Teresa no respondió. Acababa de volver del trabajo y estaba arreglando la casa. Su tía se encargaba de hacerlo durante la semana, pero los sábados y los domingos le tocaba a ella. No era una tarea excesiva; la casa tenía sólo dos habitaciones, además de la cocina: un dormitorio y un cuarto que servía de comedor, sala y taller de costura. Era una casa vieja y raquítica, casi sin muebles.

— Esta tarde irás donde tus tíos — dijo la mujer–Ojalá no sean tan miserables como el mes pasado.

Unas burbujas comenzaron a agitar la superficie de la olla: en las pupilas de la mujer se encendieron dos lucecitas.

— Iré mañana — dijo Teresa -. Hoy no puedo.

— ¿No puedes?

La mujer agitaba frenéticamente el cartón que le servía de abanico.

— No.

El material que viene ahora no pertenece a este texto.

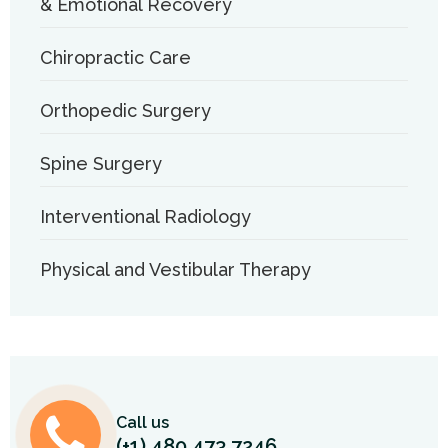
& Emotional Recovery
Chiropractic Care
Orthopedic Surgery
Spine Surgery
Interventional Radiology
Physical and Vestibular Therapy
Call us
(+1) 480 473 7246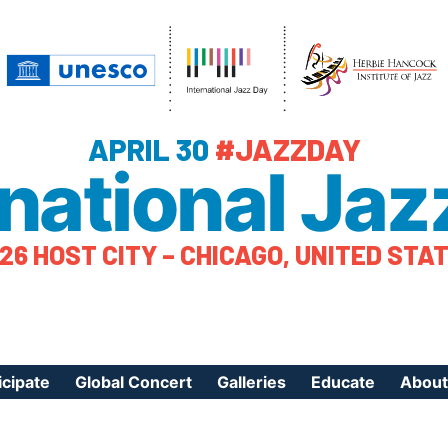
APRIL 30
#JAZZDAY
rnational Jaz
26 HOST CITY – CHICAGO, UNITED STA
icipate
Global Concert
Galleries
Educate
About
ister Your Event
Videos
Educational Reso
About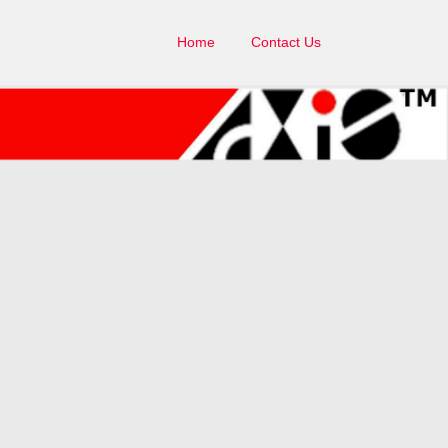
Home
Contact Us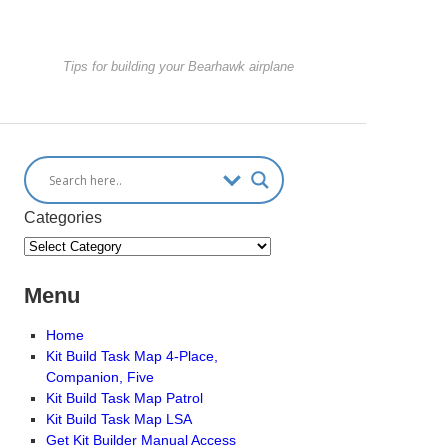
Tips for building your Bearhawk airplane
Categories
Menu
Home
Kit Build Task Map 4-Place,
Companion, Five
Kit Build Task Map Patrol
Kit Build Task Map LSA
Get Kit Builder Manual Access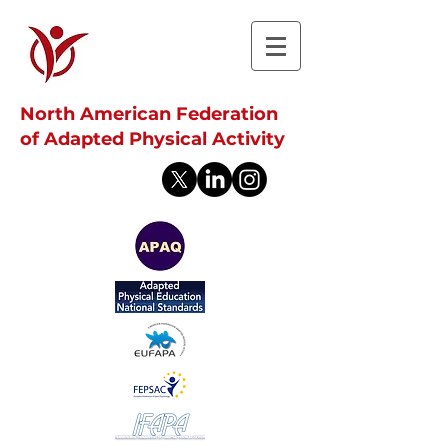
North American Federation
of Adapted Physical Activity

Tengo un compromiso.

El cartón quedó inmovilizado a medio camino y la mujer alzó la vista. Su distracción duró unos segundos; reaccionó y volvió a atender el fuego. — ¿Un compromiso?

— Sí. — La muchacha había dejado de barrer y tenía la escoba suspendida a unos centímetros del suelo -.

Me han invitado al cine.

— ¿Al cine? ¿Quién?

La sopa estaba hirviendo. La mujer parecía haberla olvidado. Vuelta hacia la habitación contigua, esperaba la respuesta de Teresa, los pelos cubriéndole la frente, inmóvil y ansiosa.

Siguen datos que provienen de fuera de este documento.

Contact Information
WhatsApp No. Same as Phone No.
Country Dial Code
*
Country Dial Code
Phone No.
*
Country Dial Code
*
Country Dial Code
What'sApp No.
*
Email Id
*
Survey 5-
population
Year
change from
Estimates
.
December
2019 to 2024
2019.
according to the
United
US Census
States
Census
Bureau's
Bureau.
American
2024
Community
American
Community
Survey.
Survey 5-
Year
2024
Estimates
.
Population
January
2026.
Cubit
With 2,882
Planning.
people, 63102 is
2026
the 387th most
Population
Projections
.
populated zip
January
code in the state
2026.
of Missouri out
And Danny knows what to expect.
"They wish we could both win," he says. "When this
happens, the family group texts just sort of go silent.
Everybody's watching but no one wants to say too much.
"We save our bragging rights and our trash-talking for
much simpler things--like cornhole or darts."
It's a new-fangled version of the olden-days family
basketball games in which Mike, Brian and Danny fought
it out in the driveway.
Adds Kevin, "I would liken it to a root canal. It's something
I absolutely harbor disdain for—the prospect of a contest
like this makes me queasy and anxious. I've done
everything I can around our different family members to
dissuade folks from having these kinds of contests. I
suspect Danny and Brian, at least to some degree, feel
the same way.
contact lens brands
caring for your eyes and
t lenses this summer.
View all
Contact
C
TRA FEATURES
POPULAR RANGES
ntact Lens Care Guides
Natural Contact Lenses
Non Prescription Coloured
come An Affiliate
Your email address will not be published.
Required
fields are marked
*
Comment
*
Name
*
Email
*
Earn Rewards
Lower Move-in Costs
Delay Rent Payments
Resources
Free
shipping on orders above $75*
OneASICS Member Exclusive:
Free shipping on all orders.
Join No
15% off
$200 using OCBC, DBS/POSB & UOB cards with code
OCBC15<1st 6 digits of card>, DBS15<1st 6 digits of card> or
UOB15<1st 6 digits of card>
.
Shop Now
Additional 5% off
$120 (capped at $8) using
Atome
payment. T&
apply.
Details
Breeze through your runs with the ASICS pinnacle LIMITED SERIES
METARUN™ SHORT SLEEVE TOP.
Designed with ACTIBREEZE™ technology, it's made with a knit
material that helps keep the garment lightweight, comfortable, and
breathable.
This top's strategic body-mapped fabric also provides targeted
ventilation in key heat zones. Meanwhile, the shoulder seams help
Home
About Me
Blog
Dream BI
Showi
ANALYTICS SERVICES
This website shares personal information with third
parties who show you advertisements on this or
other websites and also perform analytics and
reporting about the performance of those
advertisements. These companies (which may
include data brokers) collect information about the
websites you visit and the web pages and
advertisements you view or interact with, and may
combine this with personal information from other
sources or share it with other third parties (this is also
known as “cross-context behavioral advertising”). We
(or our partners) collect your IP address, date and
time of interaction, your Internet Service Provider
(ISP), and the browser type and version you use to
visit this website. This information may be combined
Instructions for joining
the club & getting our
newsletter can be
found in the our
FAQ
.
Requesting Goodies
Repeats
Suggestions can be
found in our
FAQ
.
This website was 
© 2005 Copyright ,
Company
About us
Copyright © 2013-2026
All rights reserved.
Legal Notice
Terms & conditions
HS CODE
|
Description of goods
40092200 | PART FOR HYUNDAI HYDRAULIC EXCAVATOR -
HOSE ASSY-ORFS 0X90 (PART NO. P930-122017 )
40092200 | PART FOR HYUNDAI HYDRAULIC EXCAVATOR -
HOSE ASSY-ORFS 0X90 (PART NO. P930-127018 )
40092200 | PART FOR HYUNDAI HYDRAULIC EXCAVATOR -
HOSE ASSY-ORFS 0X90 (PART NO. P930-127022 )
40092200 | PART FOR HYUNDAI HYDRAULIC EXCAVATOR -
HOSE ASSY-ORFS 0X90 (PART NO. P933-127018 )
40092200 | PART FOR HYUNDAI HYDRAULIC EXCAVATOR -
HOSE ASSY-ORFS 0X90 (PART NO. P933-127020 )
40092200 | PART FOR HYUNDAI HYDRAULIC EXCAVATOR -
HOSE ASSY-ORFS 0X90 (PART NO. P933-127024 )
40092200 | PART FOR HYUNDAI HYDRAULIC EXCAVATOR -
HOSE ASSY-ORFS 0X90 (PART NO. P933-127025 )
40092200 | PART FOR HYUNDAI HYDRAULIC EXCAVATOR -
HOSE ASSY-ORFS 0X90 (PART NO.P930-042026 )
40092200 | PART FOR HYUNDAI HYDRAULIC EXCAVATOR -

— ¿Quién te ha invitado? — repitió. Y comenzó a abanicarse el rostro a toda prisa.

Ese muchacho que vive en la esquina — dijo Teresa, posando la escoba en el suelo. — ¿Qué esquina?

La casa de ladrillos, de dos pisos. Se llama Arana. — ¿Así se llaman ésos? ¿Arana?

Sí.

— ¿Ese que anda con uniforme? — insistió la mujer.

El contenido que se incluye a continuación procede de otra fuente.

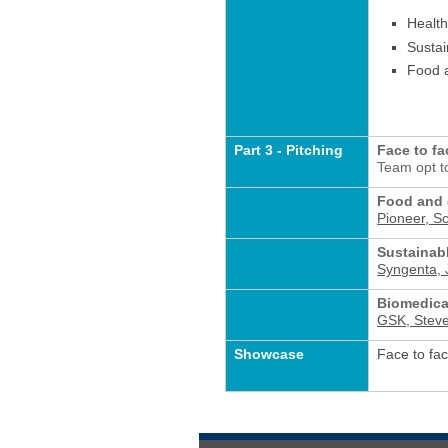
Health
Sustai
Food 
Part 3 - Pitching
Face to fa
Team opt to
Food and 
Pioneer, S
Sustainabl
Syngenta, J
Biomedica
GSK, Stev
Showcase
Face to fac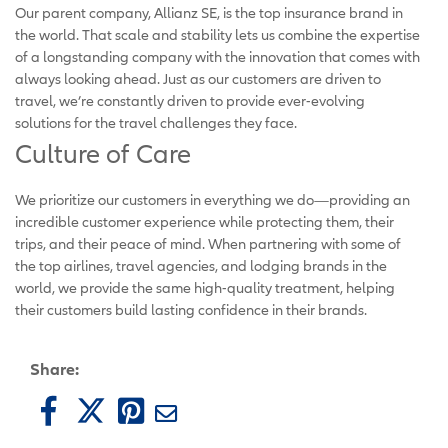
Our parent company, Allianz SE, is the top insurance brand in
the world. That scale and stability lets us combine the expertise
of a longstanding company with the innovation that comes with
always looking ahead. Just as our customers are driven to
travel, we’re constantly driven to provide ever-evolving
solutions for the travel challenges they face.
Culture of Care
We prioritize our customers in everything we do—providing an
incredible customer experience while protecting them, their
trips, and their peace of mind. When partnering with some of
the top airlines, travel agencies, and lodging brands in the
world, we provide the same high-quality treatment, helping
their customers build lasting confidence in their brands.
Share: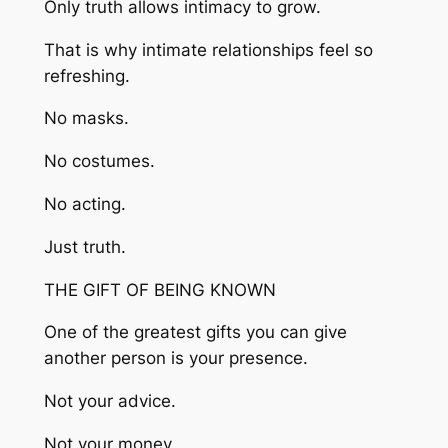
Only truth allows intimacy to grow.
That is why intimate relationships feel so
refreshing.
No masks.
No costumes.
No acting.
Just truth.
THE GIFT OF BEING KNOWN
One of the greatest gifts you can give
another person is your presence.
Not your advice.
Not your money.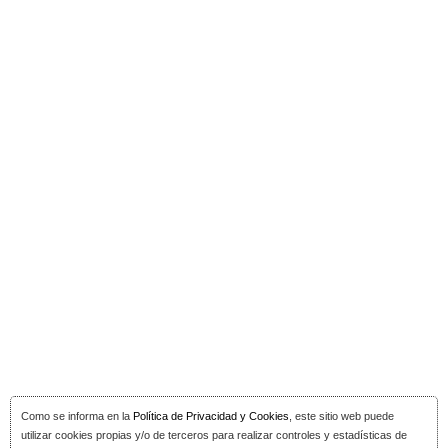
Como se informa en la
Política de Privacidad y Cookies
, este sitio web puede
utilizar cookies propias y/o de terceros para realizar controles y estadísticas de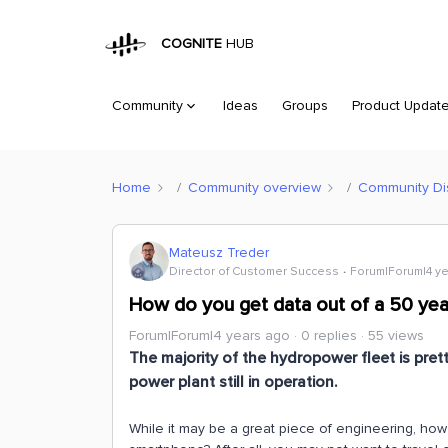
COGNITE
HUB
Community
Ideas
Groups
Product Updat
Home
Community overview
Community Di
Mateusz Treder
Director of Customer Success
Forum|Forum|4 y
How do you get data out of a 50 yea
Forum|Forum|4 years ago
0 replies
55 views
The majority of the hydropower fleet is pret
power plant still in operation.
While it may be a great piece of engineering, ho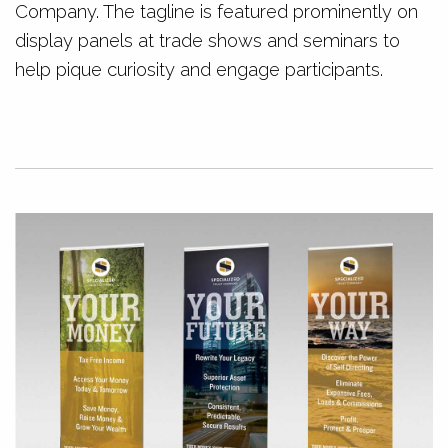
Company. The tagline is featured prominently on
display panels at trade shows and seminars to
help pique curiosity and engage participants.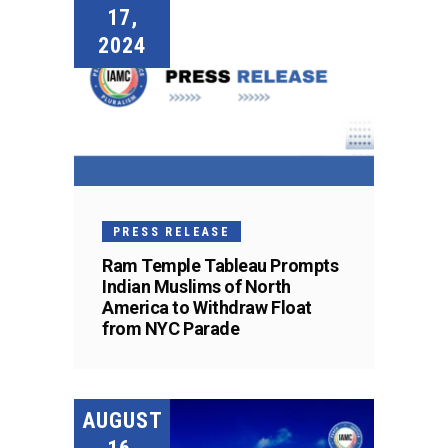
17,
2024
PRESS RELEASE
Ram Temple Tableau Prompts
Indian Muslims of North
America to Withdraw Float
from NYC Parade
AUGUST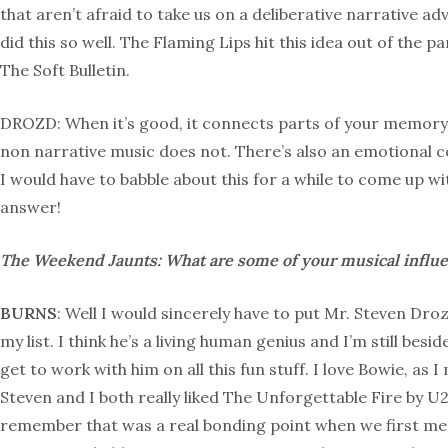
that aren’t afraid to take us on a deliberative narrative 
did this so well. The Flaming Lips hit this idea out of the 
The Soft Bulletin.
DROZD: When it’s good, it connects parts of your memory 
non narrative music does not. There’s also an emotional co
I would have to babble about this for a while to come up w
answer!
The Weekend Jaunts: What are some of your musical influ
BURNS
: Well I would sincerely have to put Mr. Steven Droz
my list. I think he’s a living human genius and I’m still besid
get to work with him on all this fun stuff. I love Bowie, as 
Steven and I both really liked The Unforgettable Fire by U2
remember that was a real bonding point when we first met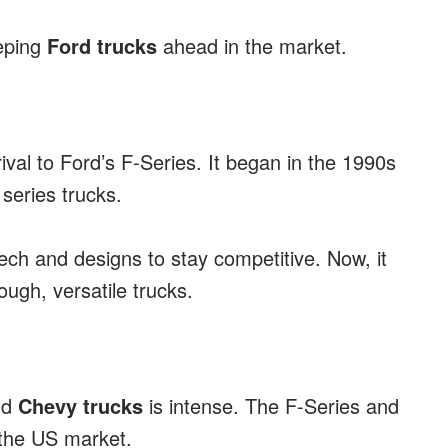
eping
Ford trucks
ahead in the market.
val to Ford’s F-Series. It began in the 1990s
series trucks.
ch and designs to stay competitive. Now, it
ugh, versatile trucks.
nd
Chevy trucks
is intense. The F-Series and
 the US market.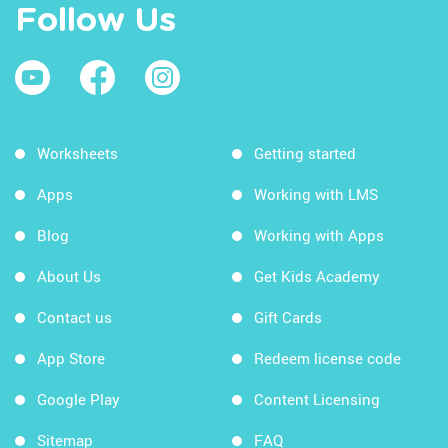
Follow Us
Worksheets
Getting started
Apps
Working with LMS
Blog
Working with Apps
About Us
Get Kids Academy
Contact us
Gift Cards
App Store
Redeem license code
Google Play
Content Licensing
Sitemap
FAQ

Sí. Está en el Colegio Militar. Hoy tiene salida. Vendrá a buscarme a las seis. La mujer se acercó a Teresa. Sus ojos abultados estaban muy abiertos.

Ésa es buena gente — le dijo -. Bien vestida. Tienen auto.

Sí – dijo Teresa -. Uno azul.

— ¿Has subido a su auto? — preguntó la mujer con vehemencia.

— No. Sólo he conversado una vez con ese muchacho, hace dos semanas. Iba a venir el domingo pasado,

pero no pudo. Me mandó una carta.

Súbitamente, la mujer dio media vuelta y corrió a la cocina. El fuego se había apagado, pero la sopa continuaba hirviendo.

Vas a cumplir dieciocho años — dijo la mujer, reanudando el combate contra los rebeldes cabellos–Pero no te das cuenta. Me quedaré ciega y nos moriremos de hambre, si no haces algo. No dejes escapar a ese muchacho. Tienes suerte que se haya fijado en ti. A tu edad, yo ya estaba encinta. ¡Para qué me dio hijos el Señor si me los iba a quitar después! ¡Va!

Sí, tía — dijo Teresa.

Mientras barría, contemplaba sus zapatos grises de tacón alto: estaban sucios y gastados. ¿Y si Arana la llevaba a un cine de estreno?

¿Es militar? — preguntó la mujer.

No. Está en el Leoncio Prado. Un colegio como los otros, sólo que dirigido por militares.

¿En el colegio? — repuso la mujer, indignada-. Yo creí que era un hombre. Bah, a ti qué te puede importar que esté vieja. Lo que tú quieres es que yo reviente de una vez por todas.

Alberto se arreglaba la corbata. ¿ Era él ese rostro pulcramente afeitado, esos cabellos limpios y asentados, esa camisa blanca, esa corbata clara, esa chaqueta gris, ese pañuelo que asomaba por el bolsillo superior, ese ser aséptico y acicalado que aparecía en el espejo M cuarto de baño?

— Estás muy buen mozo — dijo su madre, desde la sala. Y añadió, tristemente -: Te pareces a tu padre.